Top of Document extract

One of the headlining features of v50 is something Meta is calling ‘Direct Touch’, which lets you tap and swipe through the Home UI. Simply ‘touch’ the tile and manipulate the menu like you would on a phone or tablet, Meta says, something that sounds a little more natural than pinching tiles from a distance in mid-air.

Meta says in a blog post that Direct Touch brings Quest “closer to that more intuitive hands-on future” that it hoped to bring when it first integrated optical hand tracking in 2019. Check out how it works in the gif below:

“We’ve reworked the Meta Quest UI so that—once you enable Direct Touch—you can tap buttons with your index finger to adjust your Settings or select a game from your library, quickly type out messages on the virtual keyboard, and more,” Meta says.

You can opt-in by navigating to the ‘Experimental Settings’ tab in-headset and turning on the ‘Direct Touch’ toggle, of course provided v50 has already rolled out to your device.

Meta’s v50 update also includes a new Quest 2 feature previously exclusive to Quest Pro: in-game multitasking. This lets you navigate to 2D apps, such as a browser, without closing the VR app you currently have open. Effectively, this means you can stay in-headset while you browse game walkthroughs, check your email, or whatever else you can do in a 2D app, all while still in-game.

As for Quest Pro, Meta says v50 has also reduced the amount of time it takes for tracking to initialize on the Meta Quest Touch Pro controllers—something oft lamented by early adopters due to the controllers’ inside-out tracking capabilities, which need to find their bearings in the room first.

Bottom of Document extract
Top of Data to examine

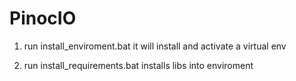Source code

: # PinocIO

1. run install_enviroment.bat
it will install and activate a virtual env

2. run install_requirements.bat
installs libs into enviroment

Bottom of Data to examine
Top of Data to examine

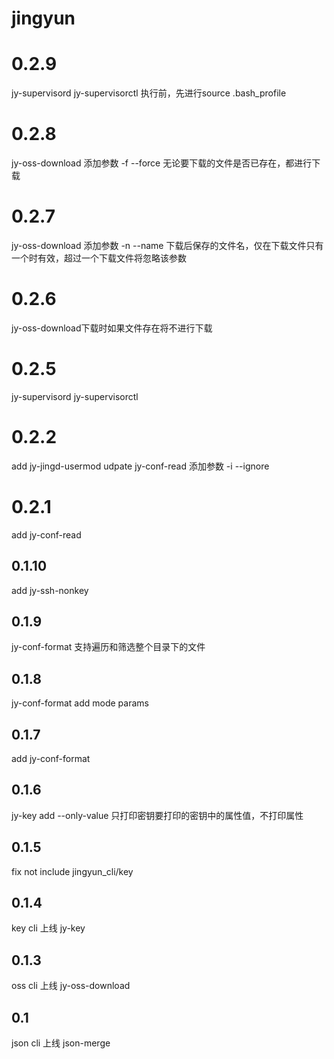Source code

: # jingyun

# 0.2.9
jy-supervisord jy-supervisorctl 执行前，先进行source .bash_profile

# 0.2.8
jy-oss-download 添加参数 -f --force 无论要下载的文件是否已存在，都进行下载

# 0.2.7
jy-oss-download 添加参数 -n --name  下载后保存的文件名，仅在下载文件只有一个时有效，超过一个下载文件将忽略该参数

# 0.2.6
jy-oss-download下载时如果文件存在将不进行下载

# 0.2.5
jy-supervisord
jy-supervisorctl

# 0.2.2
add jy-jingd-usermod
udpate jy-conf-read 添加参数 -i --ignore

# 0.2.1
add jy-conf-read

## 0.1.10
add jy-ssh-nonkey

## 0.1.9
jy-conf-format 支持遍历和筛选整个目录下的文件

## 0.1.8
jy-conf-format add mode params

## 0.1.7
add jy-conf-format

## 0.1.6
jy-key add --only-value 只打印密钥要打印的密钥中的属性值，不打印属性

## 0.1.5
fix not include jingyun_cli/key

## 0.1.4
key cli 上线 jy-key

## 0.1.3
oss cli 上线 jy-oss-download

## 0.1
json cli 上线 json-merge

Bottom of Data to examine

--- Task A ---
According to the Quest v50 text, in what year did Meta first integrate optical hand tracking?
--- Task B ---
Rewrite the Quest v50 text from "Meta’s v50 update" to "the room first.", replacing "browser" with "notes app".
--- Task C ---
Does the Quest v50 text support each statement? Answer yes or no, and quote the words that decide it.
(i) Direct Touch is turned on from the 'Experimental Settings' tab in the headset.
(ii) In-game multitasking was previously available only on Quest 2.
(iii) The v50 update shortens the time it takes for tracking to initialize on the Meta Quest Touch Pro controllers.
Please rely on the Quest v50 text alone, not the rows.

--- Task output A ---
2019

--- Task output B ---
Meta’s v50 update also includes a new Quest 2 feature previously exclusive to Quest Pro: in-game multitasking. This lets you navigate to 2D apps, such as a notes app, without closing the VR app you currently have open. Effectively, this means you can stay in-headset while you browse game walkthroughs, check your email, or whatever else you can do in a 2D app, all while still in-game.

As for Quest Pro, Meta says v50 has also reduced the amount of time it takes for tracking to initialize on the Meta Quest Touch Pro controllers—something oft lamented by early adopters due to the controllers’ inside-out tracking capabilities, which need to find their bearings in the room first.

--- Task output C ---
(i) Yes: "You can opt-in by navigating to the ‘Experimental Settings’ tab in-headset and turning on the ‘Direct Touch’ toggle"
(ii) No: "a new Quest 2 feature previously exclusive to Quest Pro: in-game multitasking"
(iii) Yes: "v50 has also reduced the amount of time it takes for tracking to initialize on the Meta Quest Touch Pro controllers"